Helmi Hidayat Wakil Ketua Umum Pengurus Pusat Baitul Muslimin Indonesia (Bamusi).
Pojokdesa.id – Apakah Nabi SAW melakukan isra dan mi’raj secara fisik (badan, jiwa dan ruh), atau hanya jiwa saja; atau tidak semuanya sebab peristiwa itu hanya berlangsung dalam mimpi? Benarkah Nabi mengendarai Bouraq? Rasulullah mendapat perintah salat dalam mi’raj; kalau begitu apakah sebelum itu Nabi tidak melaksanakan salat? Benarkah terjadi tawar-menawar jumlah salat antara Nabi dengan Allah SWT?
Semua pertanyaan di atas selalu muncul setiap saya menghadiri diskusi, atau selesai berceramah, tentang Isra’ Mi’raj. Ini terjadi karena sejumlah ulama bukan saja berbeda pendapat tentang cara Nabi berisra dan bermi’raj, tapi masyarakat modern juga mulai mempertanyakan soal ini.
____________________
Tuliskan kembali tanpa perubahan apa pun bagian bacaan tentang Isra Mi'raj yang dimulai dengan "Helmi Hidayat Wakil" dan berlanjut hingga "mempertanyakan soal ini.". Materi di bawah ini tidak berkaitan dengan bacaan di atas.

__Cuplikan Data__:
____________________
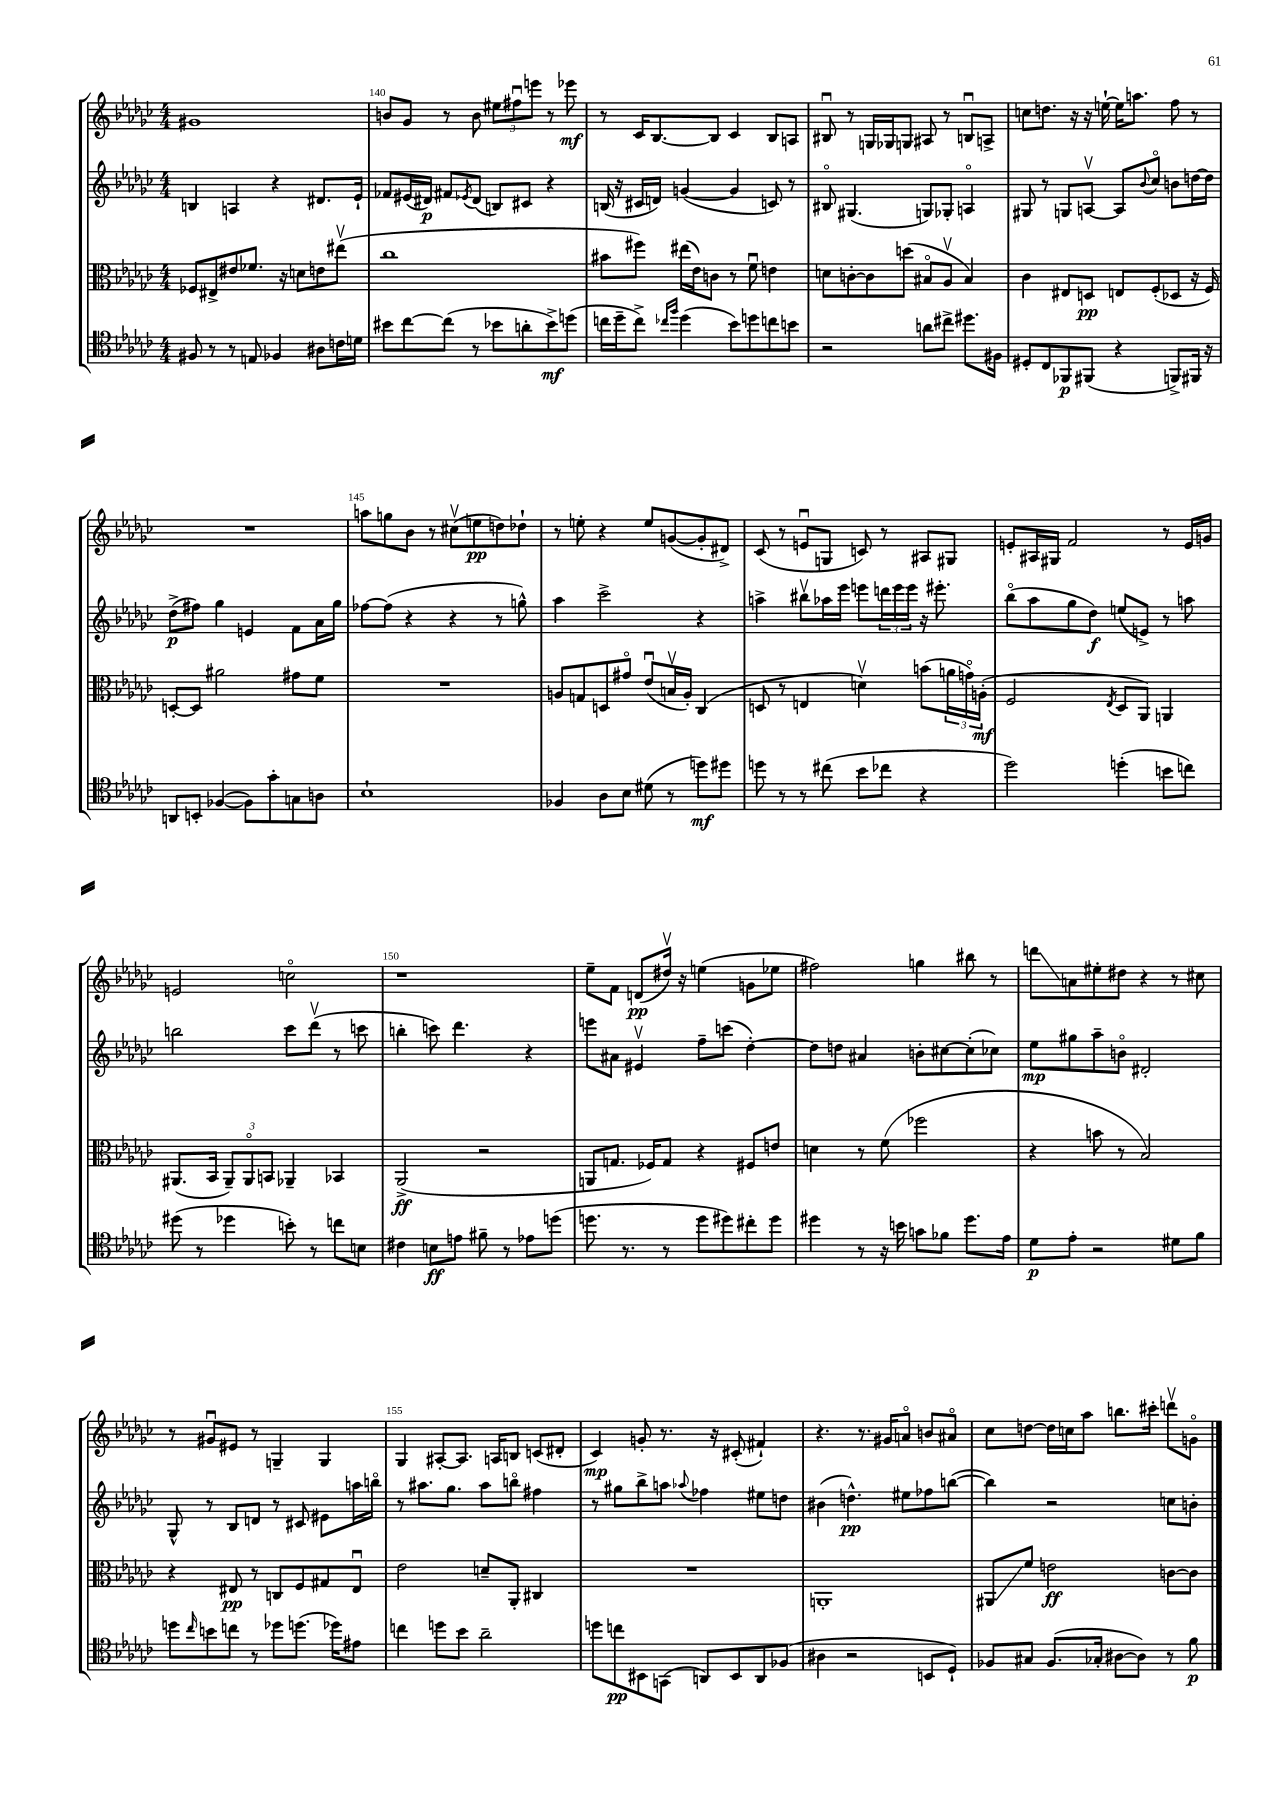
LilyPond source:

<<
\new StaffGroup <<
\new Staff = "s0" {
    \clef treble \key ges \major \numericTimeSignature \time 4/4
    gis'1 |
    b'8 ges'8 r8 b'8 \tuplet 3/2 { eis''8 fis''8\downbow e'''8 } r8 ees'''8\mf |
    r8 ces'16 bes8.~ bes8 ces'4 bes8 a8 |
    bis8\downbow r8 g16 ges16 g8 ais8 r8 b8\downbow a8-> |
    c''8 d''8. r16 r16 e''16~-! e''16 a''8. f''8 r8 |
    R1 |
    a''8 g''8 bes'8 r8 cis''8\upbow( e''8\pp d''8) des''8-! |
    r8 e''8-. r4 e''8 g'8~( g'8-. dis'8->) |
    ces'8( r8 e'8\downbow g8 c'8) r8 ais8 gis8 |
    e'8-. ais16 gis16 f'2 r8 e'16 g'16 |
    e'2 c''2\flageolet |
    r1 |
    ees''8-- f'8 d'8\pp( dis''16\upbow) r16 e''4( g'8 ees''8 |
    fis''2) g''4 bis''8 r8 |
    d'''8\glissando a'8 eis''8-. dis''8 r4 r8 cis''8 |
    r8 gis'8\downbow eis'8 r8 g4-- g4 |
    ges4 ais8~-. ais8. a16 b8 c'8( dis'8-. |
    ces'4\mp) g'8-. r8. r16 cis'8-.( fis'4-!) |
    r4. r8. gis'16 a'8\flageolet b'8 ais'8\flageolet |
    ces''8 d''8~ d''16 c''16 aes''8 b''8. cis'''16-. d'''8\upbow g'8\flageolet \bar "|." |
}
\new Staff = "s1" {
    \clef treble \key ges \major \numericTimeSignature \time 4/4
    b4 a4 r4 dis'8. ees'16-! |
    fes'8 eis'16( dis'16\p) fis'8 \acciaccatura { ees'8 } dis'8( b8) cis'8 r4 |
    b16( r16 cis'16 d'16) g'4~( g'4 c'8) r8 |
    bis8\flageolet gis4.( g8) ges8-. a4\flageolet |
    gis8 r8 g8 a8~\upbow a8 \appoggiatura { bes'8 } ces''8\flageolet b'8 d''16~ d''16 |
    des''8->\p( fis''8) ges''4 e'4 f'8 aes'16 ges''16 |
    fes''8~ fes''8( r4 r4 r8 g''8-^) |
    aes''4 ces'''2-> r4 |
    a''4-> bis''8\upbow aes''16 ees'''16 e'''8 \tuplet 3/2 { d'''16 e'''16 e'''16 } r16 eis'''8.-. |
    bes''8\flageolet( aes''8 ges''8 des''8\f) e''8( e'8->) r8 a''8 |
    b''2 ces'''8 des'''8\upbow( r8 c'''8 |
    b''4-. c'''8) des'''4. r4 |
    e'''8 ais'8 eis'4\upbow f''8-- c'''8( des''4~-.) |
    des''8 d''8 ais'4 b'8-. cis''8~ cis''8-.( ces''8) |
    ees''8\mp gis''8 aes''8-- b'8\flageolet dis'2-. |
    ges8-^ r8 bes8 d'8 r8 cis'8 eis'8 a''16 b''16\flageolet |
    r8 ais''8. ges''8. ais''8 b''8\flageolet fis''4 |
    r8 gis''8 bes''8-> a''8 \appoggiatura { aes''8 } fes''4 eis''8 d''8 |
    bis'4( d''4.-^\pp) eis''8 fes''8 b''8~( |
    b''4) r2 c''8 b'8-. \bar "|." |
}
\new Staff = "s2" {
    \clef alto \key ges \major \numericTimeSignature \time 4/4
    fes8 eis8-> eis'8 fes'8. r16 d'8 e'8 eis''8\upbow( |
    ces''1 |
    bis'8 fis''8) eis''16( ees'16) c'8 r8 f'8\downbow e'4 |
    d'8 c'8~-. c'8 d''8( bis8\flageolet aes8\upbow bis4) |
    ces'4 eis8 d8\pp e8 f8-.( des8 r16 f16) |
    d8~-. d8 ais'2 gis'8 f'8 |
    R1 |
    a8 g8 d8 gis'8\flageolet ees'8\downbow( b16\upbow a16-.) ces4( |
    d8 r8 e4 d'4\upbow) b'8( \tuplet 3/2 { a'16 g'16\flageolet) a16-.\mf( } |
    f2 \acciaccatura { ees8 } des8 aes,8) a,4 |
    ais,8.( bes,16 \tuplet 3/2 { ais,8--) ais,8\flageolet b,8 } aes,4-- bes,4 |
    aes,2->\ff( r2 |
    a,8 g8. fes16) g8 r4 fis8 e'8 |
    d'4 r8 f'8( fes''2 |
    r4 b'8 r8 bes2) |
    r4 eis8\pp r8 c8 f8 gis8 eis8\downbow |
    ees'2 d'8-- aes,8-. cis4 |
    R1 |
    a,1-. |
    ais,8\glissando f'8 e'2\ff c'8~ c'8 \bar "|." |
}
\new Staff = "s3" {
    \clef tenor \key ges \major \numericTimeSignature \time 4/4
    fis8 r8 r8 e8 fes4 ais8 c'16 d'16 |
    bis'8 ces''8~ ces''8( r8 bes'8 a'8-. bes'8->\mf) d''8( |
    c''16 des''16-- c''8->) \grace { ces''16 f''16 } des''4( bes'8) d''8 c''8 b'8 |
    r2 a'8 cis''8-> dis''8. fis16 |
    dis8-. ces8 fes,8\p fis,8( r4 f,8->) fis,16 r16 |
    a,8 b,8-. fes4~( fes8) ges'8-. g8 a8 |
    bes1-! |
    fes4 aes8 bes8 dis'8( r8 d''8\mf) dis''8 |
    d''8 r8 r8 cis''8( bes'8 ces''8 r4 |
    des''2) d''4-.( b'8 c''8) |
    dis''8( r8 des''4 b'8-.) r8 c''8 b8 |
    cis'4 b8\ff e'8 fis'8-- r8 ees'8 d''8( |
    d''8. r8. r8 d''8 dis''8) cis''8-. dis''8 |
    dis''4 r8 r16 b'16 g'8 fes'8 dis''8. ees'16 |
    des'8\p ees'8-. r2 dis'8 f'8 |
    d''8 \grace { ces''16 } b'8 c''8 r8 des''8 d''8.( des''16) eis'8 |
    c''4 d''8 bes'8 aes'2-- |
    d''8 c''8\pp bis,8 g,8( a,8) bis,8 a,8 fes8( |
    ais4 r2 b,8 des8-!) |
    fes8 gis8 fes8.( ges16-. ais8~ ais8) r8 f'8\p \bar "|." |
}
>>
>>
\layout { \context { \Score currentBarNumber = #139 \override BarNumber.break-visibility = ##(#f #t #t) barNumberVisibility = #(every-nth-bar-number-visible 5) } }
____________________
__Jawaban Lengkap__:
Helmi Hidayat Wakil Ketua Umum Pengurus Pusat Baitul Muslimin Indonesia (Bamusi).
Pojokdesa.id – Apakah Nabi SAW melakukan isra dan mi’raj secara fisik (badan, jiwa dan ruh), atau hanya jiwa saja; atau tidak semuanya sebab peristiwa itu hanya berlangsung dalam mimpi? Benarkah Nabi mengendarai Bouraq? Rasulullah mendapat perintah salat dalam mi’raj; kalau begitu apakah sebelum itu Nabi tidak melaksanakan salat? Benarkah terjadi tawar-menawar jumlah salat antara Nabi dengan Allah SWT?
Semua pertanyaan di atas selalu muncul setiap saya menghadiri diskusi, atau selesai berceramah, tentang Isra’ Mi’raj. Ini terjadi karena sejumlah ulama bukan saja berbeda pendapat tentang cara Nabi berisra dan bermi’raj, tapi masyarakat modern juga mulai mempertanyakan soal ini.